Periodic Reporting for period 1 - MANiBOT (Advancing the physical intelligence and performance of roBOTs towards human-like bi-manual objects MANipulation)
Reporting period: 2023-11-01 to 2024-10-31
The MANiBOT project aims to research and develop a bimanual mobile robotic platform able to address the aforementioned challenges through advanced perception, control and cognition methods and novel mechatronics. New multimodal environment understanding and object/pose recognition methods are developed based on real-time adaptive fusion of vision, proximity and tactile sensing, enabling fast, safe and efficient manipulation of diverse objects with various sizes, shapes, material and rigidity, which are not a-priori known or modelled beforehand, in diverse human populated environments. The object handling is performed through the use of a novel suite of manipulation primitives along with bimanual manipulation aiming to achieve performance close to that of humans even under significant spatial constraints. Through non-prehensile primitives (e.g. push, pitch, drag), which utilize supporting surfaces from the environment, the manipulation of heavy or cluttered items is enabled in an energy efficient way. An advanced multi-level robot cycle framework for cognitive functions orchestrates the above sensing and actuation methods towards efficient and trustworthy behavior that allows learning, composing and swiftly adapting for complex manipulations. The innovative methods of MANiBOT are coupled with novel cognitive mechatronics based on tactile and proximity sensors, integrated within state of the art bimanual mobile manipulation robot, optimized for energy efficiency and increased autonomy, including HRI capabilities for trustworthy and efficient operation.
The above capabilities of the MANiBOT system could have tremendous impact in major sectors of industry and services, from logistics and transport to retail, agri-food and manufacturing, where the use of MANiBOT technologies could give added value and provide a drastic boost in robot utilization in such sectors. MANiBOT’s use cases are indicative of the wide range of areas of potential use of the proposed technologies, since they entail very diverse handling tasks, i.e. shelves’ restocking in supermarkets and baggage handling in airports.
For more information on MANiBOT project, please visit: https://manibot-project.eu/(opens in new window)
Requirements and specifications: The SoA analysis was performed. The use cases were analysed and established and the MANiBOT’s architecture was created.
Robot perception: Initial methods on object detection and pose estimation were developed. Deep learning networks for the extraction of manipulation affordances were explored and promising enhancements were made, while initial experiments on cluttered environment understanding showed that it outperformed current SoA methods. Transfer learning was implemented towards accurate tactile inference and a novel deep learning method was developed for human detection using proximity sensors. Efforts to prove that federated learned models can be thoroughly explainable have started.
Control and navigation: Initial human aware navigation methods of high accuracy have been established. The online generation of joint reference velocities for the execution of prioritized bimanual tasks by a mobile bimanual robot was explored. Focus was put on control design for synchronized reaching and establishing of initial contacts and reinforcement learning of a sequence of pushing motions for grasping from clutter. The coupling control module was developed and tested in simulation.
Robot cognition and HRI: Investigation of semantic scene-graph representations for task planning, studies on language-driven affordance extraction, and the implementation of a task graph learning approach from human demonstrations were performed. Additionally, scientific contributions were made on active perceptive mobile manipulation and learning affordances in cluttered 3D scenes. Mock-ups for the HRI were designed and the initial development of the user interface has started.

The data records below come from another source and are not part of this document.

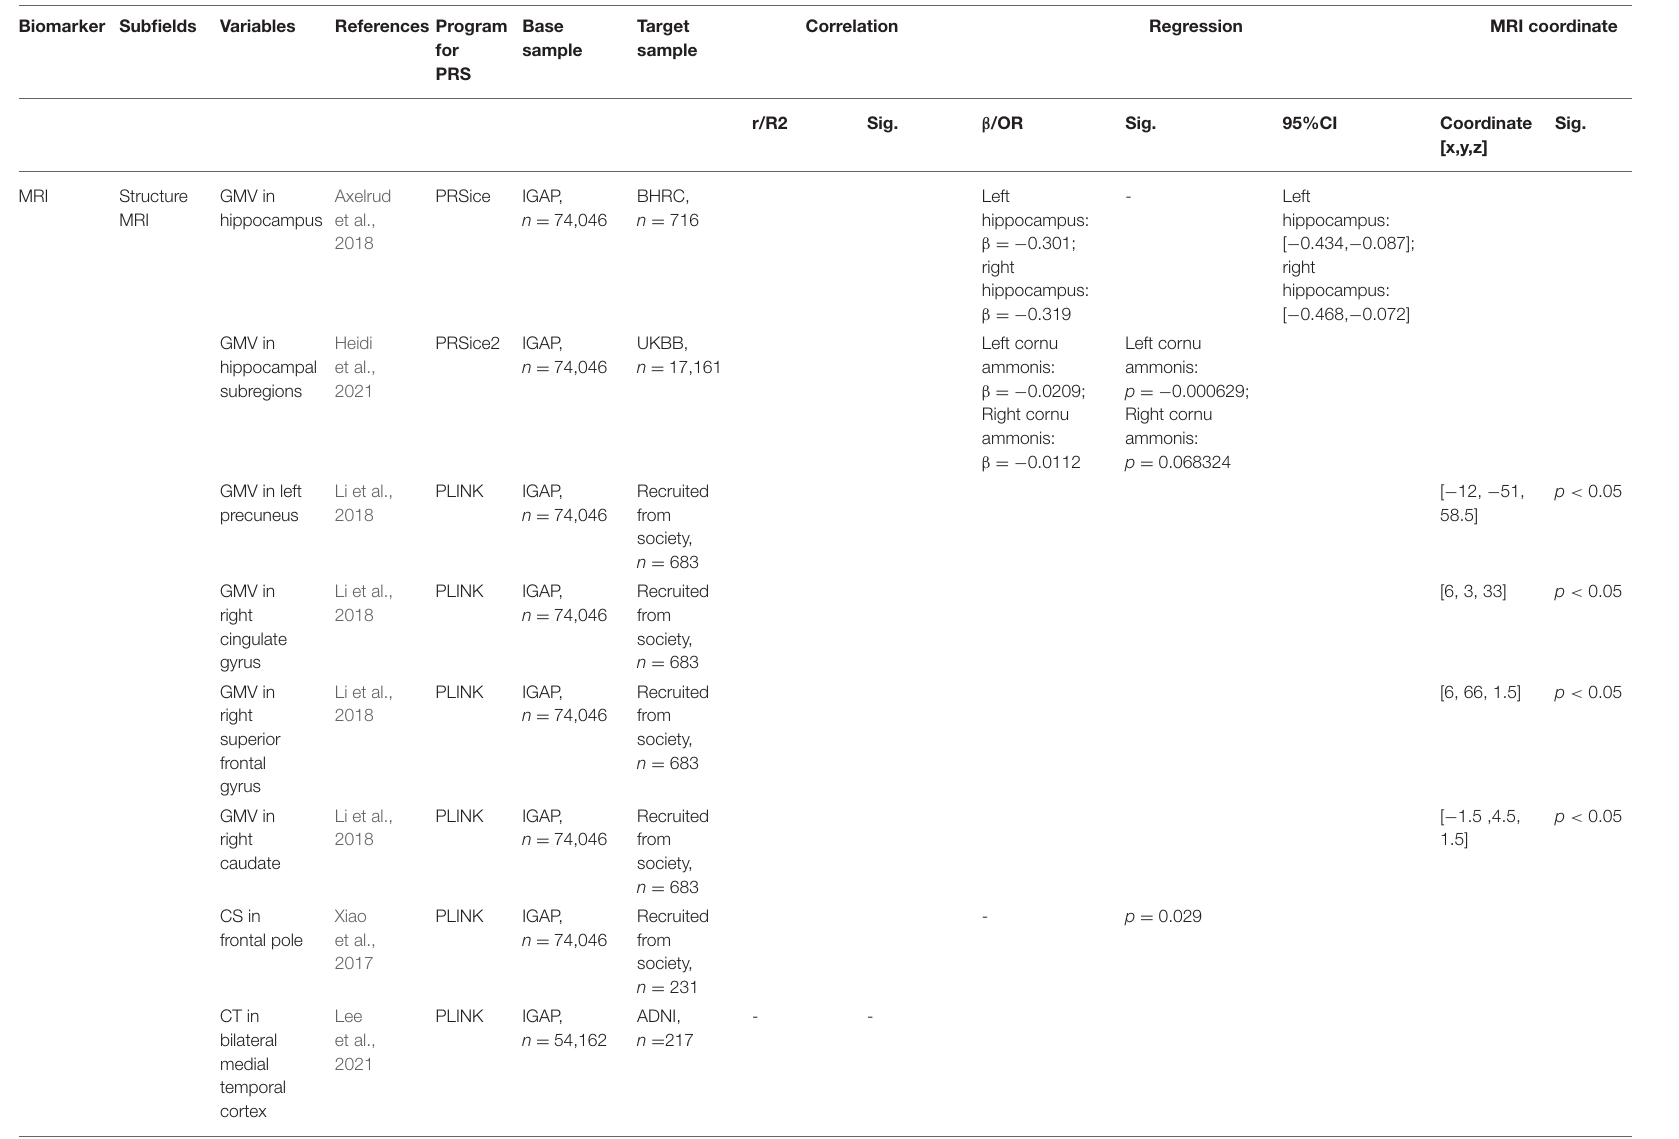
TABLE 1 | The work progress in the associations of AD-PRS with multiple biomarkers. Biomarker Subfields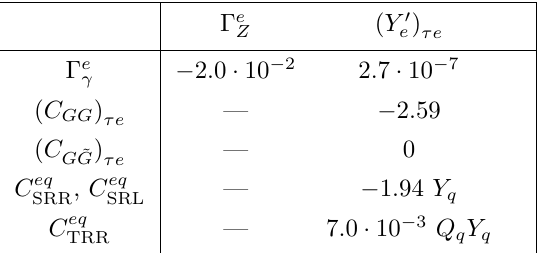
Table 22 . The Wilson coefficients of dipole, gluonic, scalar, and tensor operators at µ = 2 GeV induced by a Z dipole or a CLFV Yukawa through operator mixing. The Yukawa contribution to Γ e does not include the numerically larger effects from top quarks and weak bosons, given in γ eq. (A.46). q denotes a light quark, q ∈ { u, d, s } , and the quark Yukawa couplings Y at the scale µ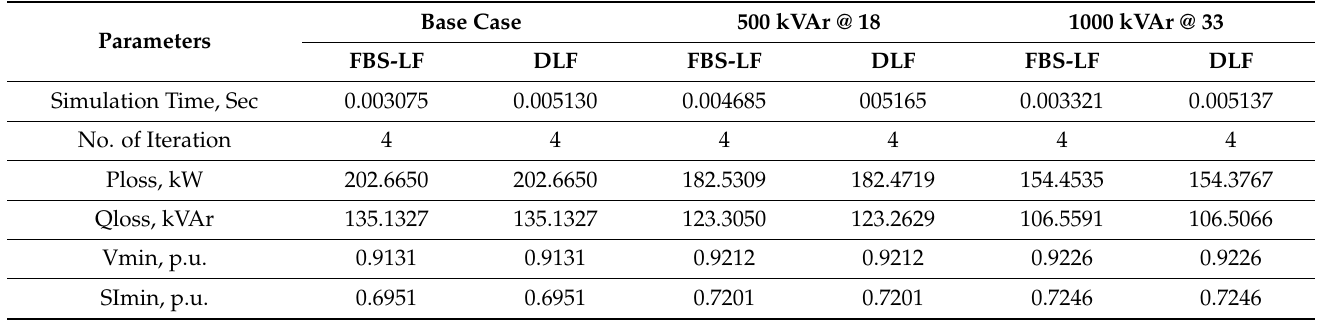
Table 1. Comparison of Performance of Load Flow for incorporation of proposed D-STATCOM Modeling into 33-Bus PDN.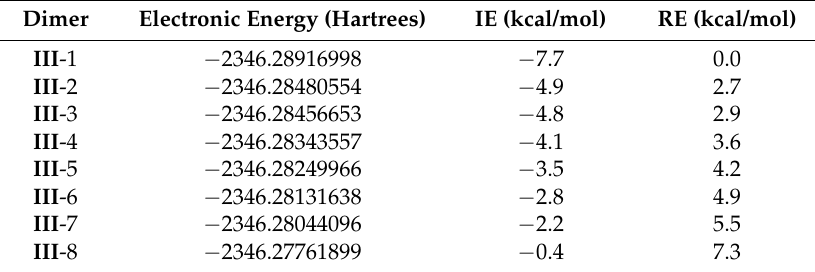
Table 6. Energetic properties of the eight dimers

Mechatronics: Preliminary designs of the bimanual mobile robotic platform have been performed taking into account the MANiBOT use case requirements and technical specifications. Initial development and testing of the proximity and tactile sensors have been performed. The integration plan has been established while the infrastructure for the iterative software integration based on Git environment has been set.

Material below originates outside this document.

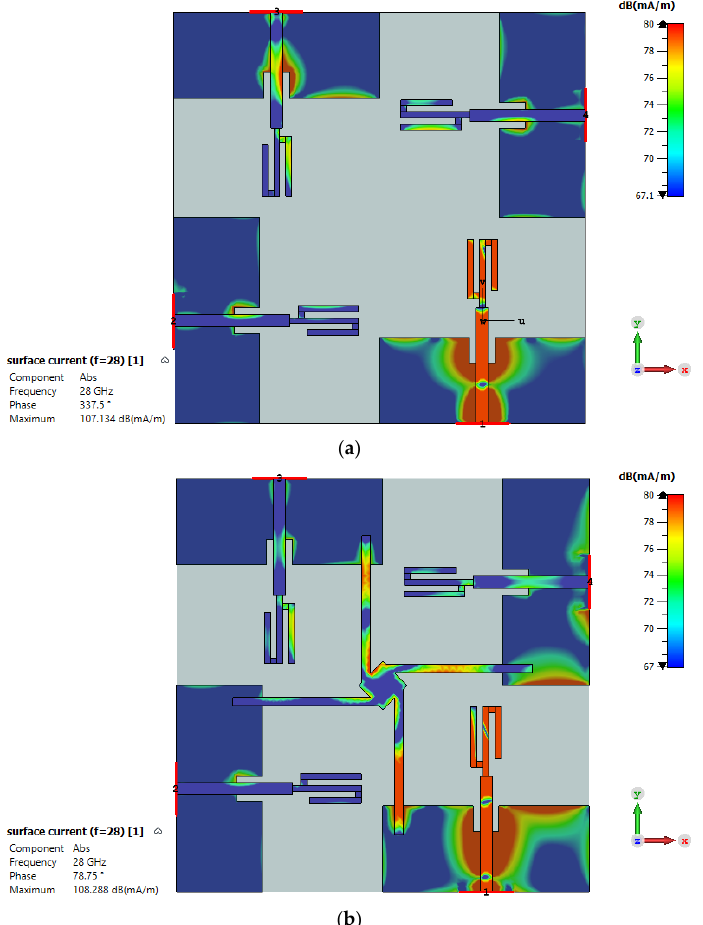
Figure 7. Surface Current Distribution ( a ) Without Isolating Structure ( b ) With Isolating Structure.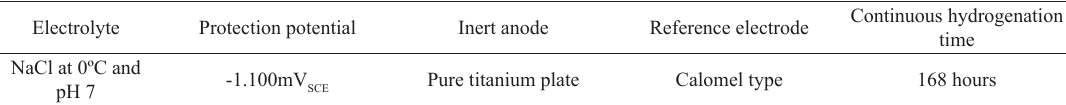
Table 8. Cathodic protection parameters.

Testing and validation: An initial testing and demonstration plan has been established while the preparation for the lab environment set up has begun taking into account the pilot sites specifications.
• Literature survey of SoA relevant to MANiBOT. Identification of user requirements and extraction of the detailed technical specifications and overall architecture.
• Development of novel vision based methods on object detection and environment understanding. The methods require further improvements and testing, but initial experiments showed their capability to address highly cluttered environments and the lack of the objetcs' model, indicating the great potential impact they could have in several robotic applications.
• Development of human detection method based on proximity sensors towards increased safety in HRI.
• Development of transfer learning methods towards improved tactile inference accuracy.
• Development of initial human-aware navigation methods with high accuracy with high potential impact for the uptake of robots in human populated environments.
• Development of novel methods on bimanual manipulation and the use of non-prehensile manipulation primitives, focusing on object rotation and the use of pushing motions for grasping from clutter.
• Development of robot cognition methods on active perceptive mobile manipulation and learning affordances in cluttered 3D scenes towards autonomous robot operation in dynamic environments.
• Design of novel mechatronics. Novel high-resolution tactile sensor using optical fibres is under development. The first scalable proximity module prototype has been developed.